İşçinin kendi kapasitesine göre elinden geldiği nisbette dürüst olarak çalışması görevidir. İnançlı bir müslüman işçi, emeğini kiralayabileceği bir işyeri bulmuş olmasını ilâhî bir Iutuf olarak kabul etmelidir. Gemilerin denizde suyu yararak gittiklerini görüyorsun, hem Allah'ın fazlından nasip arayasınız diye, hemde olur ki şükredersiniz”[52] mealindeki ayet-i kerime geniş üretim ve iş imkânlarına kavuşmuş olmakla hem işverenin hem işçinin şükretmesi gerektiğini ifade ediyor.

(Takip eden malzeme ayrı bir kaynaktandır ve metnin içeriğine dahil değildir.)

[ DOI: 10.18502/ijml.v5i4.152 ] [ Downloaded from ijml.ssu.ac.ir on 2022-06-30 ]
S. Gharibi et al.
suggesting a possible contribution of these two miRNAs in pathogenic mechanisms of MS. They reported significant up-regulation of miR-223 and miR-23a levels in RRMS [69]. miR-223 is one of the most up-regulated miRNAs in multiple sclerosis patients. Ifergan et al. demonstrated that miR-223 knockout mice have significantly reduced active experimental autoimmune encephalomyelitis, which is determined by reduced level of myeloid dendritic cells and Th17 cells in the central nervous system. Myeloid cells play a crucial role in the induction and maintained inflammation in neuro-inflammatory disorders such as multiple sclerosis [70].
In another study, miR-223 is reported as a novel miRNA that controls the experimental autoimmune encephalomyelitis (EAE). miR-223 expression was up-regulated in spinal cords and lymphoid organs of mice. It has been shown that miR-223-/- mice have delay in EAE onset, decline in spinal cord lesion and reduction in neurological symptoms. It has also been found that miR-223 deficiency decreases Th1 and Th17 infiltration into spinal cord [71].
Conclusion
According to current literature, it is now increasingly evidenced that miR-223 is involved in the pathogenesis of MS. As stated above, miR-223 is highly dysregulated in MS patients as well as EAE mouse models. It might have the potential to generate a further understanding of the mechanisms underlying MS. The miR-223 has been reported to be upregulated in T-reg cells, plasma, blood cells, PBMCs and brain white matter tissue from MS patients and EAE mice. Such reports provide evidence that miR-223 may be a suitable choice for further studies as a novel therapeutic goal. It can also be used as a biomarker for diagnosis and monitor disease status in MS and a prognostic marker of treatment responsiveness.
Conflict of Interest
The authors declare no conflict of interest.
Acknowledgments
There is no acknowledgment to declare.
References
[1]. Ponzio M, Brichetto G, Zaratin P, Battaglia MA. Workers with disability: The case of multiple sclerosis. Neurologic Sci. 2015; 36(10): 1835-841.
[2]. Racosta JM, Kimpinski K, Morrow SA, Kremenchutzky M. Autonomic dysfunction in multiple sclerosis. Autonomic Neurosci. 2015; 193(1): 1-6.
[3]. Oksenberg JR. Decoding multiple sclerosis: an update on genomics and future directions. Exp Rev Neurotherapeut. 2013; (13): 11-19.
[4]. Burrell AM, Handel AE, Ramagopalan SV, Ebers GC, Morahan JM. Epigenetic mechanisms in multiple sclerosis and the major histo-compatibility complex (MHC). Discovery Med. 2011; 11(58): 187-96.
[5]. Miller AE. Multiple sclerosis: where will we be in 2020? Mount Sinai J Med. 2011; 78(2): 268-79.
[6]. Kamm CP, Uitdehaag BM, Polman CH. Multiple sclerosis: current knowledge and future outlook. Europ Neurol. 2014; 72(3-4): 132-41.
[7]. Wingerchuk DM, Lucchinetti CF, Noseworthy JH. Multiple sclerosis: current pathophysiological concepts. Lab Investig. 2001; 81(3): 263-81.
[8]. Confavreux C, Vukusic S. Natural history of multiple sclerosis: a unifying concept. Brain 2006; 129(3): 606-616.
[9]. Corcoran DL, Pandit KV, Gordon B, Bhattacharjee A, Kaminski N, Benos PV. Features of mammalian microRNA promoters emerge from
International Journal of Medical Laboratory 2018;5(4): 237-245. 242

Üzerine aldığı işi dürüstlükle ifa etmek işyerine ait malları korumak şükrün bir diğer ifadesidir. İşe ihanet etmek hem taraflar bakımından hem de buna taraf olmayan kimseler bakımından zararlara yol açar. “Ey müminler!., bile bile aranızdaki emanetlere de hainlik etmeyin”[53] mealindeki ayet ile, müminlerin vasıflarını sayarken “onlar ki emanetlerine ve sözleşmelerine riayet ederler”[54] mealindeki ayet-i kerimeler dürüst çalışma zaruretini genel bir ifade ile açıklamaktadırlar, İslâm hukukçuları, işçinin kendi kusurundan ve ihmalinden doğan zararları tazmin etmesi gerektiği sonucuna varmışlardır. [55]

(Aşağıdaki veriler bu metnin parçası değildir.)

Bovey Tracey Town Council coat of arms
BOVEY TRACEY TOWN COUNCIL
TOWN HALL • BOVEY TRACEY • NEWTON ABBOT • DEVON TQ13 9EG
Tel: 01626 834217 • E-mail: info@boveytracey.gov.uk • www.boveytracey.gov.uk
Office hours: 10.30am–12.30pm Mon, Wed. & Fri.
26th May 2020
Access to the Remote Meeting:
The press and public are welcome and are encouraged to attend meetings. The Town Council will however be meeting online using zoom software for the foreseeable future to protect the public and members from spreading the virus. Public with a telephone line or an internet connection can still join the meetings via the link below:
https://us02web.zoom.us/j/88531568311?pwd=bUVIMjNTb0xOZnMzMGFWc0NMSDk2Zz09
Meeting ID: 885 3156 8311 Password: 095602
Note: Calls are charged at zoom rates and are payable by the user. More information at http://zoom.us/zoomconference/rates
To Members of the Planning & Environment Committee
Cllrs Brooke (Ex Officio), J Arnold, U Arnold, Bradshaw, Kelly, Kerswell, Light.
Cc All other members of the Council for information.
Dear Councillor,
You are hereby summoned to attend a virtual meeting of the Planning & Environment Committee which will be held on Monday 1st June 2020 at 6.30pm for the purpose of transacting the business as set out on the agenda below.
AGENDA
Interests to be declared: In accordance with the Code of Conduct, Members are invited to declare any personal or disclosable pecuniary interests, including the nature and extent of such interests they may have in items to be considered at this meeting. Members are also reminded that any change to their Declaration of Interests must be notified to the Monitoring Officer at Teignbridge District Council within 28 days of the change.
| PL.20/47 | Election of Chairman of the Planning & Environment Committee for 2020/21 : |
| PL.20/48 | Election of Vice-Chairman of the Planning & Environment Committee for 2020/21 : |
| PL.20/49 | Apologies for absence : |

İşçinin emanete riayet ederek dürüst çalışmasına mukabil işveren de kiraladığı emeğin hakkını teslim etmek zorundadır. Emeğini kiralaması karşılığında işçinin ne gibi talepleri olabileceğini Hz. Peygamber (S.A) şu şekilde ifade buyurmuşlardır.
“Her kim bizim işlerimize tayin edilirse evli değilse evlensin, evi yoksa bir ev, bineği yoksa bir binek, hizmetçisi yoksa bir hizmetçi edinsin. Kim bundan fazla bir şey edinirse kıyamet günü Allah'ın huzuruna hırsız ya da azgın sıfatıyla çıkarılır. [56]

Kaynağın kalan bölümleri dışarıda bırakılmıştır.